All of the entries must be reproduced exactly, with no images carried over.

══ Data records

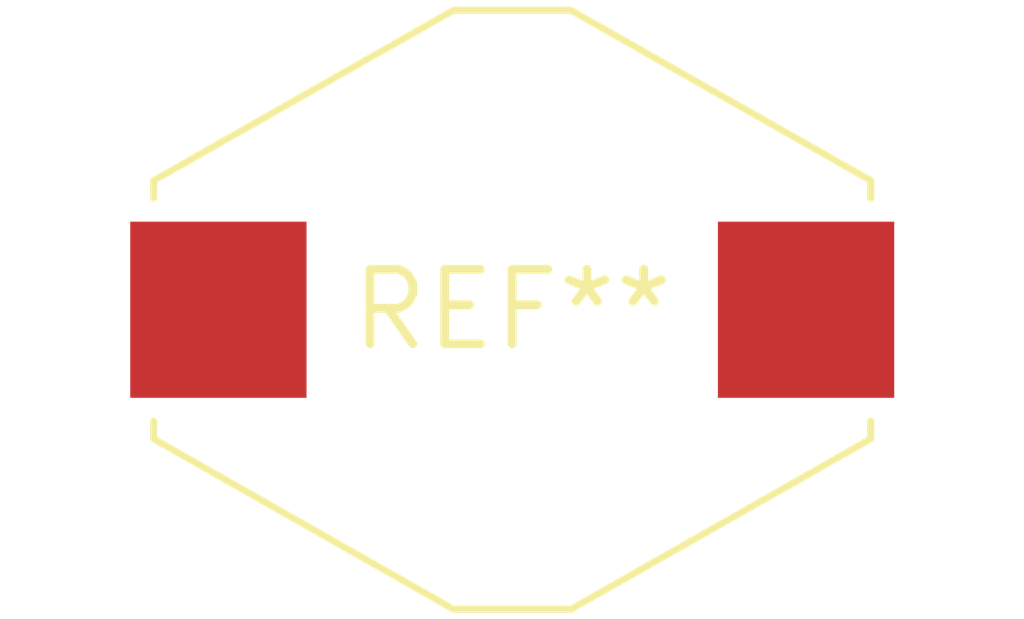
<source format=kicad_pcb>
(kicad_pcb (version 20240108) (generator pcbnew)

  (general
    (thickness 1.6)
  )

  (paper "A4")
  (layers
    (0 "F.Cu" signal)
    (31 "B.Cu" signal)
    (32 "B.Adhes" user "B.Adhesive")
    (33 "F.Adhes" user "F.Adhesive")
    (34 "B.Paste" user)
    (35 "F.Paste" user)
    (36 "B.SilkS" user "B.Silkscreen")
    (37 "F.SilkS" user "F.Silkscreen")
    (38 "B.Mask" user)
    (39 "F.Mask" user)
    (40 "Dwgs.User" user "User.Drawings")
    (41 "Cmts.User" user "User.Comments")
    (42 "Eco1.User" user "User.Eco1")
    (43 "Eco2.User" user "User.Eco2")
    (44 "Edge.Cuts" user)
    (45 "Margin" user)
    (46 "B.CrtYd" user "B.Courtyard")
    (47 "F.CrtYd" user "F.Courtyard")
    (48 "B.Fab" user)
    (49 "F.Fab" user)
    (50 "User.1" user)
    (51 "User.2" user)
    (52 "User.3" user)
    (53 "User.4" user)
    (54 "User.5" user)
    (55 "User.6" user)
    (56 "User.7" user)
    (57 "User.8" user)
    (58 "User.9" user)
  )

  (setup
    (pad_to_mask_clearance 0)
    (pcbplotparams
      (layerselection 0x00010fc_ffffffff)
      (plot_on_all_layers_selection 0x0000000_00000000)
      (disableapertmacros false)
      (usegerberextensions false)
      (usegerberattributes false)
      (usegerberadvancedattributes false)
      (creategerberjobfile false)
      (dashed_line_dash_ratio 12.000000)
      (dashed_line_gap_ratio 3.000000)
      (svgprecision 4)
      (plotframeref false)
      (viasonmask false)
      (mode 1)
      (useauxorigin false)
      (hpglpennumber 1)
      (hpglpenspeed 20)
      (hpglpendiameter 15.000000)
      (dxfpolygonmode false)
      (dxfimperialunits false)
      (dxfusepcbnewfont false)
      (psnegative false)
      (psa4output false)
      (plotreference false)
      (plotvalue false)
      (plotinvisibletext false)
      (sketchpadsonfab false)
      (subtractmaskfromsilk false)
      (outputformat 1)
      (mirror false)
      (drillshape 1)
      (scaleselection 1)
      (outputdirectory "")
    )
  )

  (net 0 "")

  (footprint "L_SigTra_SC3316F" (layer "F.Cu") (at 0 0))

)

</source>
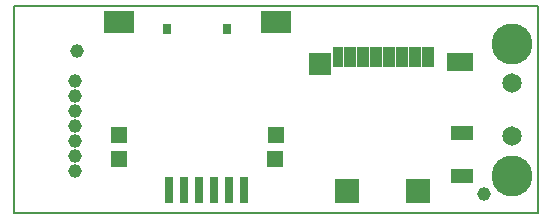
<source format=gbr>
%FSLAX23Y23*%
%MOIN*%
G04 EasyPC Gerber Version 17.0 Build 3379 *
%ADD20R,0.02726X0.03750*%
%ADD19R,0.03159X0.09065*%
%ADD17R,0.03553X0.06899*%
%ADD14R,0.03946X0.06899*%
%ADD70R,0.05324X0.05718*%
%ADD15R,0.07175X0.07687*%
%ADD22C,0.00500*%
%ADD12C,0.04537*%
%ADD21C,0.04537*%
%ADD11C,0.06518*%
%ADD10C,0.13655*%
%ADD13R,0.07293X0.04537*%
%ADD16R,0.08671X0.05915*%
%ADD71R,0.10049X0.07293*%
%ADD18R,0.08080X0.07883*%
X0Y0D02*
D02*
D10*
X1758Y353D03*
Y793D03*
D02*
D11*
Y484D03*
Y662D03*
D02*
D12*
X307Y767D03*
X1665Y290D03*
D02*
D13*
X1591Y350D03*
Y496D03*
D02*
D14*
X1219Y748D03*
X1262D03*
X1305D03*
X1348D03*
X1392D03*
X1435D03*
X1478D03*
D02*
D15*
X1119Y724D03*
D02*
D16*
X1585Y733D03*
D02*
D17*
X1177Y748D03*
D02*
D18*
X1209Y302D03*
X1444D03*
D02*
D19*
X615Y305D03*
X665D03*
X715D03*
X765D03*
X815D03*
X865D03*
D02*
D70*
X448Y408D03*
Y487D03*
X970Y408D03*
X971Y487D03*
D02*
D71*
X450Y864D03*
X971Y864D03*
D02*
D20*
X609Y840D03*
X809D03*
D02*
D21*
X303Y369D03*
Y419D03*
Y469D03*
Y519D03*
Y569D03*
Y619D03*
Y669D03*
D02*
D22*
X1844Y228D02*
X98D01*
Y918*
X1844*
Y228*
X0Y0D02*
M02*

</source>
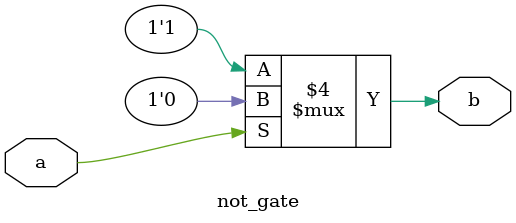
<source format=v>
module not_gate (
    input a,output reg b
);

always @(*) begin
    if (a == 1'b0) begin
        b=1'b1;
    end else begin
        b=1'b0;
    end
end


    
endmodule


// output is opposite of input
</source>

════

■ **Result of this exercise**:
<source format=kicad_pcb>
(kicad_pcb (version 20240108) (generator pcbnew)

  (general
    (thickness 1.6)
  )

  (paper "A4")
  (layers
    (0 "F.Cu" signal)
    (31 "B.Cu" signal)
    (32 "B.Adhes" user "B.Adhesive")
    (33 "F.Adhes" user "F.Adhesive")
    (34 "B.Paste" user)
    (35 "F.Paste" user)
    (36 "B.SilkS" user "B.Silkscreen")
    (37 "F.SilkS" user "F.Silkscreen")
    (38 "B.Mask" user)
    (39 "F.Mask" user)
    (40 "Dwgs.User" user "User.Drawings")
    (41 "Cmts.User" user "User.Comments")
    (42 "Eco1.User" user "User.Eco1")
    (43 "Eco2.User" user "User.Eco2")
    (44 "Edge.Cuts" user)
    (45 "Margin" user)
    (46 "B.CrtYd" user "B.Courtyard")
    (47 "F.CrtYd" user "F.Courtyard")
    (48 "B.Fab" user)
    (49 "F.Fab" user)
    (50 "User.1" user)
    (51 "User.2" user)
    (52 "User.3" user)
    (53 "User.4" user)
    (54 "User.5" user)
    (55 "User.6" user)
    (56 "User.7" user)
    (57 "User.8" user)
    (58 "User.9" user)
  )

  (setup
    (pad_to_mask_clearance 0)
    (pcbplotparams
      (layerselection 0x00010fc_ffffffff)
      (plot_on_all_layers_selection 0x0000000_00000000)
      (disableapertmacros false)
      (usegerberextensions false)
      (usegerberattributes false)
      (usegerberadvancedattributes false)
      (creategerberjobfile false)
      (dashed_line_dash_ratio 12.000000)
      (dashed_line_gap_ratio 3.000000)
      (svgprecision 4)
      (plotframeref false)
      (viasonmask false)
      (mode 1)
      (useauxorigin false)
      (hpglpennumber 1)
      (hpglpenspeed 20)
      (hpglpendiameter 15.000000)
      (dxfpolygonmode false)
      (dxfimperialunits false)
      (dxfusepcbnewfont false)
      (psnegative false)
      (psa4output false)
      (plotreference false)
      (plotvalue false)
      (plotinvisibletext false)
      (sketchpadsonfab false)
      (subtractmaskfromsilk false)
      (outputformat 1)
      (mirror false)
      (drillshape 1)
      (scaleselection 1)
      (outputdirectory "")
    )
  )

  (net 0 "")

  (footprint "L_SigTra_SC3316F" (layer "F.Cu") (at 0 0))

)

</source>
<source format=gbr>
%FSLAX23Y23*%
%MOIN*%
G04 EasyPC Gerber Version 17.0 Build 3379 *
%ADD20R,0.02726X0.03750*%
%ADD19R,0.03159X0.09065*%
%ADD17R,0.03553X0.06899*%
%ADD14R,0.03946X0.06899*%
%ADD70R,0.05324X0.05718*%
%ADD15R,0.07175X0.07687*%
%ADD22C,0.00500*%
%ADD12C,0.04537*%
%ADD21C,0.04537*%
%ADD11C,0.06518*%
%ADD10C,0.13655*%
%ADD13R,0.07293X0.04537*%
%ADD16R,0.08671X0.05915*%
%ADD71R,0.10049X0.07293*%
%ADD18R,0.08080X0.07883*%
X0Y0D02*
D02*
D10*
X1758Y353D03*
Y793D03*
D02*
D11*
Y484D03*
Y662D03*
D02*
D12*
X307Y767D03*
X1665Y290D03*
D02*
D13*
X1591Y350D03*
Y496D03*
D02*
D14*
X1219Y748D03*
X1262D03*
X1305D03*
X1348D03*
X1392D03*
X1435D03*
X1478D03*
D02*
D15*
X1119Y724D03*
D02*
D16*
X1585Y733D03*
D02*
D17*
X1177Y748D03*
D02*
D18*
X1209Y302D03*
X1444D03*
D02*
D19*
X615Y305D03*
X665D03*
X715D03*
X765D03*
X815D03*
X865D03*
D02*
D70*
X448Y408D03*
Y487D03*
X970Y408D03*
X971Y487D03*
D02*
D71*
X450Y864D03*
X971Y864D03*
D02*
D20*
X609Y840D03*
X809D03*
D02*
D21*
X303Y369D03*
Y419D03*
Y469D03*
Y519D03*
Y569D03*
Y619D03*
Y669D03*
D02*
D22*
X1844Y228D02*
X98D01*
Y918*
X1844*
Y228*
X0Y0D02*
M02*

</source>
<source format=v>
module not_gate (
    input a,output reg b
);

always @(*) begin
    if (a == 1'b0) begin
        b=1'b1;
    end else begin
        b=1'b0;
    end
end


    
endmodule


// output is opposite of input
</source>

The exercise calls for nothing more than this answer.